For each molecular feature, its presence/absence across samples is considered. Molecular features that are only detected across samples not associated with the measurement is also not considered associated to the quantitative biological data. If a molecular feature is detected across both associated and non-associated samples, the lowest intensity across associated is confronted with the highest intensity across non-associated samples. If this fold-difference is higher than a so-called user-specified QuantData factor (by default, 10), the molecular feature is still associated to the quantitative bioogical data. This takes into account molecular features, which are detected in a non-associated sample, but the concentration is too low to be taken up in the quantitative biological data (e.g. sub-inhibitory concentrations in antibiotic activity assays). The quantitative data-associated molecular features can be further restricted by verifying correlation of the quantitative measure across samples with the intensity of molecular features (the trend). Therefore, molecular features unlikely to be associated to the quantitative biological measure are excluded from consideration, while the remainder can be scrutinized for plausibility.
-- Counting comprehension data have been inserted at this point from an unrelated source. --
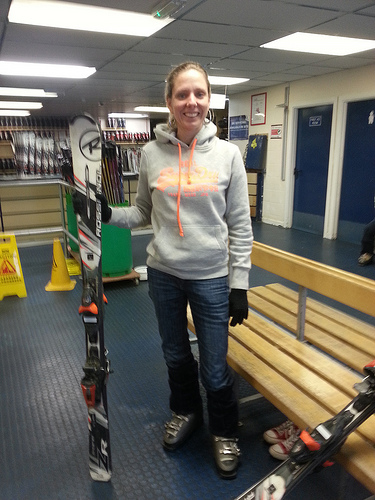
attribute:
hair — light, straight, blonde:
[156, 56, 220, 133]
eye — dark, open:
[192, 88, 207, 100]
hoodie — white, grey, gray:
[100, 126, 270, 288]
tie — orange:
[168, 137, 201, 251]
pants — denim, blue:
[139, 258, 251, 444]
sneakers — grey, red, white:
[159, 410, 246, 484]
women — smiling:
[94, 54, 267, 482]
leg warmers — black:
[164, 362, 247, 440]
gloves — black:
[225, 285, 252, 328]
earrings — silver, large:
[203, 103, 217, 122]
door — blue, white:
[287, 100, 330, 248]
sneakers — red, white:
[263, 413, 310, 465]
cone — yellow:
[42, 236, 80, 298]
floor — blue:
[3, 218, 375, 500]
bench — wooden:
[230, 236, 373, 495]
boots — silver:
[157, 408, 250, 488]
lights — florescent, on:
[3, 1, 194, 46]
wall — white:
[225, 81, 295, 226]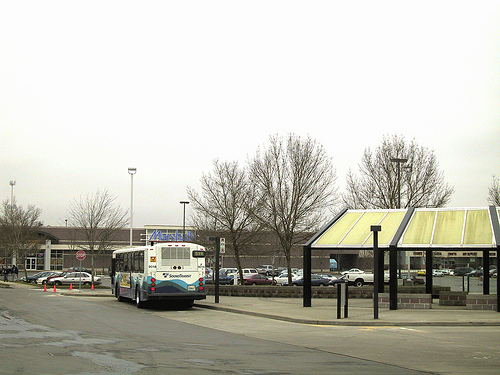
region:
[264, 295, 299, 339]
edge of a road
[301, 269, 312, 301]
part of a tand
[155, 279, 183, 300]
edge of a bus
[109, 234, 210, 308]
this is a bus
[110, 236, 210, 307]
the bus is parked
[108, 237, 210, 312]
the bus is long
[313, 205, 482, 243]
this is the roof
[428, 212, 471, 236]
the roof is glass like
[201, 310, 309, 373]
this is the road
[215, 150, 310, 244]
these are the trees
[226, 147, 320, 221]
the trees are dry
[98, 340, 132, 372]
the road is watery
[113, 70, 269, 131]
the sky is white in color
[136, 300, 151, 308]
part of a wheel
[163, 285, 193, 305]
edge of a bus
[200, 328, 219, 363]
part of a r0oad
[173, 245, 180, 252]
part of a window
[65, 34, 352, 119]
this is the sky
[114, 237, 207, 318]
this is a bus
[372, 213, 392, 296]
this is a pole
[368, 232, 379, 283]
the pole is black in color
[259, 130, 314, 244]
this is a tree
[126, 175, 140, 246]
the pole is white in color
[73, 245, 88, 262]
this is a signpost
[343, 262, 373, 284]
this is a car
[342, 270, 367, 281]
the car is white in color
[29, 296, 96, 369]
this is the road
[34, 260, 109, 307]
orange cones on the ground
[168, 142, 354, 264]
trees without any leaves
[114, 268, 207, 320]
blue trim on the bus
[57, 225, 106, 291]
a stop sign in the distance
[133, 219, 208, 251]
blue sign on building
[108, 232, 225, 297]
white and blue bus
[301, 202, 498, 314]
shelter at the bus stop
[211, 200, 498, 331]
bus stop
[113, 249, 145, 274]
black windows on the bus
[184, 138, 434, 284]
trees behind the bus stop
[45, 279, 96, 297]
orange cones on the sidewalk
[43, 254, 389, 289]
cars in the parking lot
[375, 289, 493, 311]
benches at the bus stop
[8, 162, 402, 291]
lights along the sidewalk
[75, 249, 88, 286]
red and white stop sign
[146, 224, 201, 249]
the sign is blue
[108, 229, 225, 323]
the bus is white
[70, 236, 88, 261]
the sign is red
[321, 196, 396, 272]
the roof is yellow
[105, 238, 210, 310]
blue and white transit bus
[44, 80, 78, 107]
white clouds in blue sky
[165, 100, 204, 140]
white clouds in blue sky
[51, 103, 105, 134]
white clouds in blue sky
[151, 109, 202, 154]
white clouds in blue sky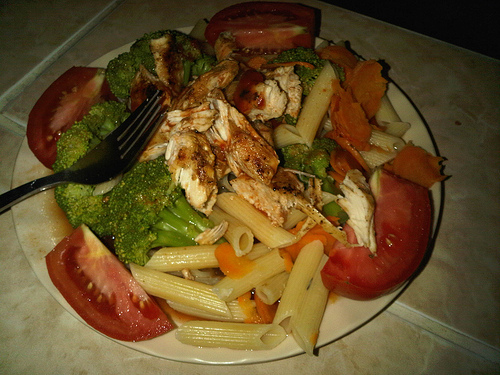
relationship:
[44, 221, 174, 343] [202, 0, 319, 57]
slice of tomato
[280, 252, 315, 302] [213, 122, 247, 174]
penne with chicken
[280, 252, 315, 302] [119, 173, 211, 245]
penne with broccoli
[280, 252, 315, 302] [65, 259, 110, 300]
penne with tomatos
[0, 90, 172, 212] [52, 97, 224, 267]
fork resting on broccoli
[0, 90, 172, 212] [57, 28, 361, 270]
fork resting on broccoli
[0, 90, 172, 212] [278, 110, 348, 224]
fork resting on broccoli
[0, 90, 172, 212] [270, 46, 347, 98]
fork resting on broccoli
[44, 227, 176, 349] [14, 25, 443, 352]
tomato on plate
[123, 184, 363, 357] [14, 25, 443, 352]
pasta on plate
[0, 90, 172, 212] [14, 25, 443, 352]
fork propped on plate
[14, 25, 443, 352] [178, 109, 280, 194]
plate with chicken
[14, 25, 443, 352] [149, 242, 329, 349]
plate with pasta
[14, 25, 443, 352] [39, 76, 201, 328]
plate with veggies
There are several limitations to consider: for one, it is based on the assumptions that the quantitative biological value is concentration-dependent, and that all samples were analyzed in an identical way (identical injection volumes of identical dilutions of samples). Next, the approach relies on a comparison between associated and non-associated samples. If the samples are chemically very different from each other (i.e. little overlap between features), only a low number of molecular features could be excluded from consideration.